***** MATERIAL FOR THIS EXERCISE *****
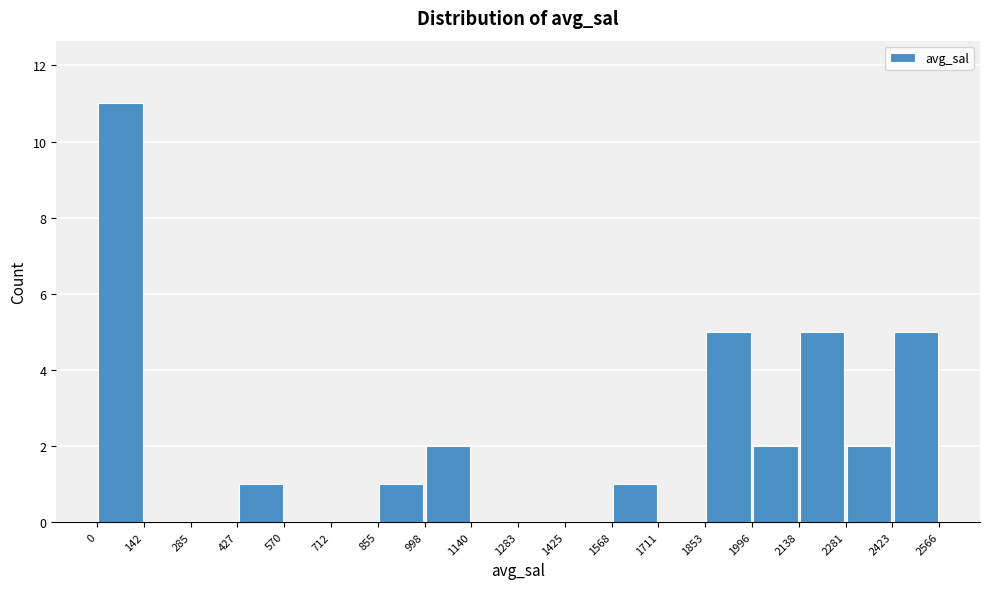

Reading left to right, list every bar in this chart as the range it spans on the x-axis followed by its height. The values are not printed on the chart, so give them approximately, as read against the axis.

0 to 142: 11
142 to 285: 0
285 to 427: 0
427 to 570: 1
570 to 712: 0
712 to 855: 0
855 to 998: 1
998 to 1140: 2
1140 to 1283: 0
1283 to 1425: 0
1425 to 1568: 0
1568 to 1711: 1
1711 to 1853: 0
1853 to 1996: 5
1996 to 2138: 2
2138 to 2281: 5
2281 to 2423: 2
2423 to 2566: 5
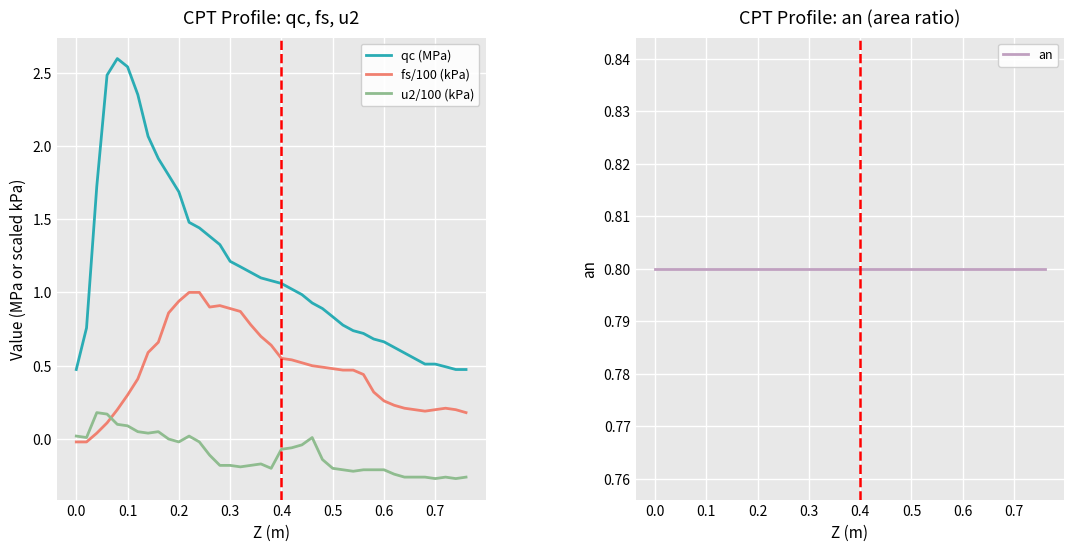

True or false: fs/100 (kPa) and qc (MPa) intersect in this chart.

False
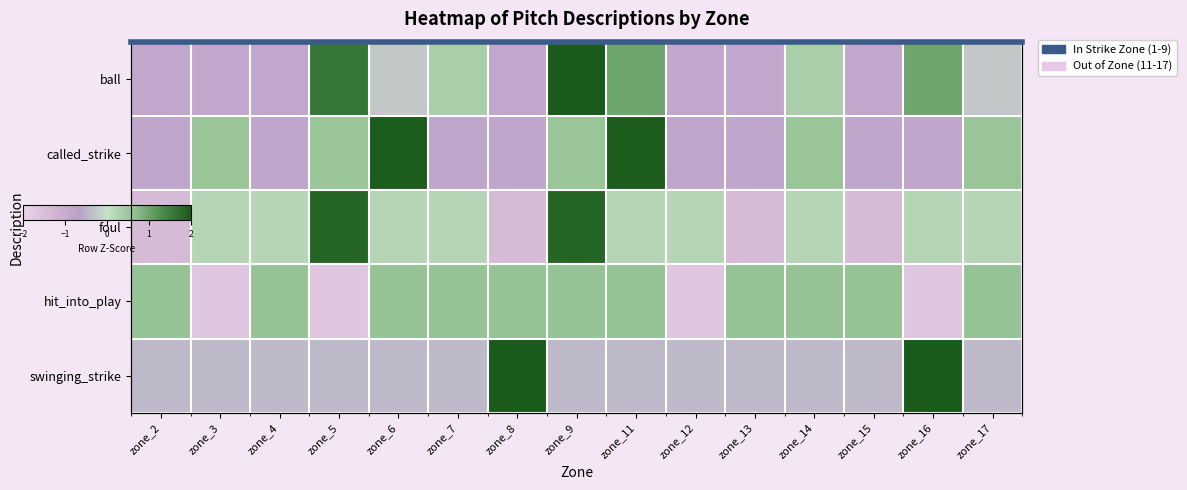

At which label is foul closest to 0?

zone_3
*****
***** MATERIAL FOR THIS EXERCISE *****
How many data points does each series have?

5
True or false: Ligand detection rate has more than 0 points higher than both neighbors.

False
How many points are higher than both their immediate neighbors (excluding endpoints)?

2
*****
Identify each line above that contains the word "True", and copy every such line in full.

▶ [FINAL ANSWER]:
True or false: fs/100 (kPa) and qc (MPa) intersect in this chart.
True or false: Ligand detection rate has more than 0 points higher than both neighbors.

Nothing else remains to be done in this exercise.